# START OF Text provided

How the Canadiens Are Better for 2018-19

The key to success for the 2018-19 Montreal Canadiens may very well reside in a resurgent Carey Price. Considering the lack of a viable defense in front of the star netminder though, especially for the first half, it may be easier to focus on positives that are more easily attainable.

The Secret to Price’s Success?

It’s easy to imagine that if Price is able to take his game to old heights, goaltending coach Stephane Waite will have something to do with it. After all, under Waite’s guidance, Price developed into arguably the best goalie in the world starting with the 2013-14 season. That’s the point at which Waite signed on with the Habs.

Carey Price
Carey Price – (Andy Marlin-USA TODAY Sports)

Before then, Price had been coming off a statistically mediocre campaign, which, it’s easy to forget, had been more common than not for him earlier in his career. Since that lockout-shortened 2013 season, when Price had earned a save percentage of just .905, he then rattled off four straight seasons with ones of .923 or better.

So, the good news is, with Waite still in the fold after having signed an extension this offseason, Price still should have all the tools he needs to regain some of the form that made him a perennial Vezina Trophy contender. The better news is that Waite’s new contract was probably the least hyped of all of general manager Marc Bergevin’s coach signings, and justifiably so.

# END OF Text provided
# START OF Source material

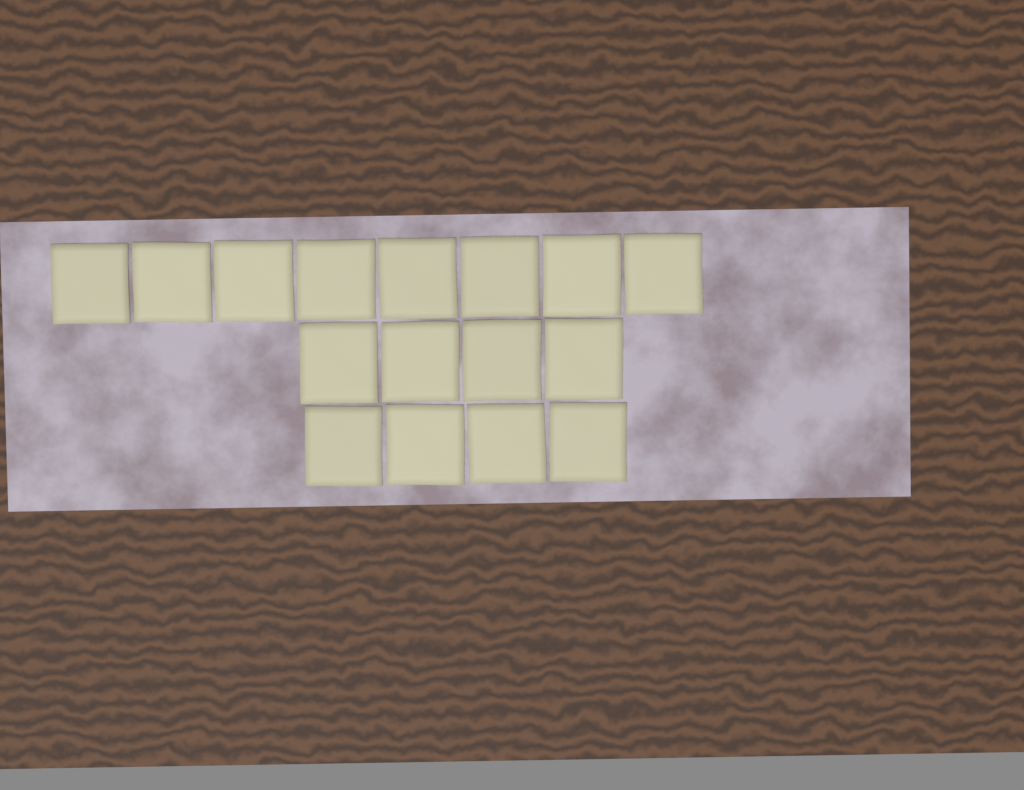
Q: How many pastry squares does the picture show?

# END OF Source material

▶ [Exercise A]
Answer these about the Canadiens article:
(i) What save percentage did Price post in the lockout-shortened 2013 season?
(ii) Starting with which season did Price develop into arguably the best goalie in the world under Waite?
(iii) Who is the general manager named at the end?
▶ [Exercise B] Reproduce the stretch of the Canadiens article from "The key to success" through "with the Habs.".

▶ [Complete response A]
(i) .905
(ii) The 2013-14 season
(iii) Marc Bergevin

▶ [Complete response B]
The key to success for the 2018-19 Montreal Canadiens may very well reside in a resurgent Carey Price. Considering the lack of a viable defense in front of the star netminder though, especially for the first half, it may be easier to focus on positives that are more easily attainable.

The Secret to Price’s Success?

It’s easy to imagine that if Price is able to take his game to old heights, goaltending coach Stephane Waite will have something to do with it. After all, under Waite’s guidance, Price developed into arguably the best goalie in the world starting with the 2013-14 season. That’s the point at which Waite signed on with the Habs.